WORK REQUEST 1:
Answer these from the diary excerpt:
(a) Which newspaper was the long interview for?
(b) What length of static apnea was planned to start the day on Tuesday?
(c) What company ran the trip to Iguana Island?
WORK REQUEST 2:
Reproduce the diary excerpt from "Tuesday, July 8th, 2003" up to and including "enough as well.".

After our usual team lunch, I did a long interview for the London Financial Times newspaper and then we all rested while watching a DVD. In the evening we attended the weekly Managers reception where I signed more autographs and chatted with new guests. Then we met with Andre and an extremely pleasant restaurant called “Caicos Café” just a few minutes from the resort. It is run by a very nice French couple and guests sit outside under beautiful flowering Poinciana trees – and the food was great.
Tuesday, July 8th, 2003
My aim was to start today with a solid 5:30 static apnea. I was joined by Andre and Kevin who were eager to continue training and did very well. Kevin is approaching 4 minutes, which is a big improvement for him. My 5:30 was comfortable enough as well.
In the afternoon Paul and I accepted an invitation to visit Iguana Island with a local company called Silver Deep who run boat trips to other islands for sight-seeing, snorkeling and shelling. Iguana Island is completely uninhabited, except for the many reptiles who will happily eat lettuce from your hand. It was a nice change of scenery and pace for us, and really interesting to see the iguanas up close and friendly!

[Dataset entries]

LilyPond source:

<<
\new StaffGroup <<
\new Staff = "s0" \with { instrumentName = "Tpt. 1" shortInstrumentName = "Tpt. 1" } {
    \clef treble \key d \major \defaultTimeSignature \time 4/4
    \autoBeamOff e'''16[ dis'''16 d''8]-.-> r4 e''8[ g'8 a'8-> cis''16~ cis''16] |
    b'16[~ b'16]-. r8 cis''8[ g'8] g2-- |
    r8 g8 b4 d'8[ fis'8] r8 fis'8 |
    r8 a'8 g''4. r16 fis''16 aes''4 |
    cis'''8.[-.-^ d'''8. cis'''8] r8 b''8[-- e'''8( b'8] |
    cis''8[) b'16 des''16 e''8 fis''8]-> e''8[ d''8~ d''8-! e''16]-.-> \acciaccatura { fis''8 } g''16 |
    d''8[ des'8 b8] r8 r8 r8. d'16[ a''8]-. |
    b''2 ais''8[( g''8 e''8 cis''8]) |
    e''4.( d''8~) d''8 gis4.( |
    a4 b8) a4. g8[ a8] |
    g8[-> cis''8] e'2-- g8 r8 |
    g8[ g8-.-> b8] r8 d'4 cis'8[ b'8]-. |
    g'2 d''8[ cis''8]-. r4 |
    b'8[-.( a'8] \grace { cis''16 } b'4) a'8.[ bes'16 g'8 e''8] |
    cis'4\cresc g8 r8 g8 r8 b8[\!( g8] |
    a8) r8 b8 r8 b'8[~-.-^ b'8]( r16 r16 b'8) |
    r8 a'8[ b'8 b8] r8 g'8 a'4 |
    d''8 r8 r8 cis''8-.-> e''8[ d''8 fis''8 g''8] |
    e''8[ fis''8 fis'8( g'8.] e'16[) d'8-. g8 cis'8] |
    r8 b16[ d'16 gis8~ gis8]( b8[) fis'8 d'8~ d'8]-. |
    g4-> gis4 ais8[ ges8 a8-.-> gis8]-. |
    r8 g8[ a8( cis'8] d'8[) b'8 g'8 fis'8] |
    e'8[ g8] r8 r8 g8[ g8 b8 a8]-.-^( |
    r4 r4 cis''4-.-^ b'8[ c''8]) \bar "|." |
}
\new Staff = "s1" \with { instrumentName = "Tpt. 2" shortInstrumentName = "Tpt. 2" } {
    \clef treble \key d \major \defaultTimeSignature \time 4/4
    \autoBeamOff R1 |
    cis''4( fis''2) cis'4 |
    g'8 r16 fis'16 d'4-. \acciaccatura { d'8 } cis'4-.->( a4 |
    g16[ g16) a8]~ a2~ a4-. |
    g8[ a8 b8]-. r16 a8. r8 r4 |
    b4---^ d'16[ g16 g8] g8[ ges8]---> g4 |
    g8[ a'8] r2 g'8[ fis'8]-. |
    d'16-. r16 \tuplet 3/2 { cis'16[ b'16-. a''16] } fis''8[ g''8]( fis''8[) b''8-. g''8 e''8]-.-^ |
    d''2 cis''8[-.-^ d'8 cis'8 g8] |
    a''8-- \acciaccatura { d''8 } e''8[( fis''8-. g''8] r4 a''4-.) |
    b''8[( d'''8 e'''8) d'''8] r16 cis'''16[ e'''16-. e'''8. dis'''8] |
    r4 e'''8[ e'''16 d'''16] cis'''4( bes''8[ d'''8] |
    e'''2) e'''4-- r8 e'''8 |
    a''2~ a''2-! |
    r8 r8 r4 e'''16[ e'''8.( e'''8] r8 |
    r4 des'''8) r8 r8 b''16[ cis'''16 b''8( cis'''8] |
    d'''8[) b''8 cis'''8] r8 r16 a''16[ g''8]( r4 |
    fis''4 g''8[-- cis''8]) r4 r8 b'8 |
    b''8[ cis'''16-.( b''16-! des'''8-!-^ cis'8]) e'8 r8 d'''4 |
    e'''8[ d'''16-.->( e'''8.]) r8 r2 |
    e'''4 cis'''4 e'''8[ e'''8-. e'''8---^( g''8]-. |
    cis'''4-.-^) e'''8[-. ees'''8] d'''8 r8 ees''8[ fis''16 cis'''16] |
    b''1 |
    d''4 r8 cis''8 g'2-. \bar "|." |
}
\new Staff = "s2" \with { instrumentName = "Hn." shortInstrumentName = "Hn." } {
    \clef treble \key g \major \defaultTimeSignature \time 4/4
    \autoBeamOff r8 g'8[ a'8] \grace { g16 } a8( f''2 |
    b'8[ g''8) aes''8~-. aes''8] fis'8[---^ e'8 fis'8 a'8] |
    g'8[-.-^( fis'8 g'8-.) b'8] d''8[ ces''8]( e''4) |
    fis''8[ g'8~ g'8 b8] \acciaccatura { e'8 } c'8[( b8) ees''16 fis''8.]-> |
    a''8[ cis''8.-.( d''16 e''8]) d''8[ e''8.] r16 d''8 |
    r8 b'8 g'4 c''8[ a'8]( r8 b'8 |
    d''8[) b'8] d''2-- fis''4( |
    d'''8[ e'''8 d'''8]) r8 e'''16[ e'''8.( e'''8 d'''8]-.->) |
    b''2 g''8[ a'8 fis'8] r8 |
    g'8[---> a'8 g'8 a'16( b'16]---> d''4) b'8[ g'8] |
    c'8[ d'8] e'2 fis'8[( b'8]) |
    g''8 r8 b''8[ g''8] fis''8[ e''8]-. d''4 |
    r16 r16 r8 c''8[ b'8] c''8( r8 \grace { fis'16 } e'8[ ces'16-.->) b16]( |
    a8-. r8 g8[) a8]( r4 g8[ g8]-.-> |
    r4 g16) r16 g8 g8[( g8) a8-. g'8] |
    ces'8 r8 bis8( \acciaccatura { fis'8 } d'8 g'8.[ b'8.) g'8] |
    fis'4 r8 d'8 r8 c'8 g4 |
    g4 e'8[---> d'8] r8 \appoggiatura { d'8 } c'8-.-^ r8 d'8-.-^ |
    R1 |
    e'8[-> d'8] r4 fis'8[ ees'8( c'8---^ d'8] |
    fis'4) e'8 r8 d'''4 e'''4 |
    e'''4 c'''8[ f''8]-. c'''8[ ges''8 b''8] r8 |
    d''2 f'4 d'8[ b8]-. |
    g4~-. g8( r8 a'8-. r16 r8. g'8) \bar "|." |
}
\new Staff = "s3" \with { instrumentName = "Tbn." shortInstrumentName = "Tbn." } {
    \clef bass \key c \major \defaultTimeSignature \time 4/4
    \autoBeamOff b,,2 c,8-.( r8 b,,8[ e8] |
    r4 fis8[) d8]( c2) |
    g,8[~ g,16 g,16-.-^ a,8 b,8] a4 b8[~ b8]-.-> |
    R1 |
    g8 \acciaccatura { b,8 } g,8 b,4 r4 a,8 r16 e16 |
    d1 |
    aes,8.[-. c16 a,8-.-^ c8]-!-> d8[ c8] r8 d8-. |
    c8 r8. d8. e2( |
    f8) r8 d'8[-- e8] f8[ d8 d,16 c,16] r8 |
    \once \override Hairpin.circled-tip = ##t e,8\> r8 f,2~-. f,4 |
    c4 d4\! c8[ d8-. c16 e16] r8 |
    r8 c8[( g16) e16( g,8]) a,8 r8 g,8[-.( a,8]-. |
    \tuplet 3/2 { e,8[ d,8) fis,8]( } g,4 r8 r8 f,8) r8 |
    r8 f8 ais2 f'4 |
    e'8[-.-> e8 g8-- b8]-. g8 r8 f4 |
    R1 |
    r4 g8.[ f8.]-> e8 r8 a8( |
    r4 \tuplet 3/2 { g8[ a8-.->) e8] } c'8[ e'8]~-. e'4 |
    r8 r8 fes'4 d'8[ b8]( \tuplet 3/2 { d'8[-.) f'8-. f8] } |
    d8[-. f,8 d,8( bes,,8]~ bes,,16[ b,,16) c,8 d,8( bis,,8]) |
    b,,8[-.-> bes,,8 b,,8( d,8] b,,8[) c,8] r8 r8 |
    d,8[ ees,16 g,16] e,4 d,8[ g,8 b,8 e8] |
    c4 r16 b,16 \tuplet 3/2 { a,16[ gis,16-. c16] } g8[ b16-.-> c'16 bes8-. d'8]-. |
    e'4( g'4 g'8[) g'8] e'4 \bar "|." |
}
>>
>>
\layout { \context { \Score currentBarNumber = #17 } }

RESPONSE AREA 1:
(a) The London Financial Times
(b) 5:30
(c) Silver Deep

RESPONSE AREA 2:
Tuesday, July 8th, 2003
My aim was to start today with a solid 5:30 static apnea. I was joined by Andre and Kevin who were eager to continue training and did very well. Kevin is approaching 4 minutes, which is a big improvement for him. My 5:30 was comfortable enough as well.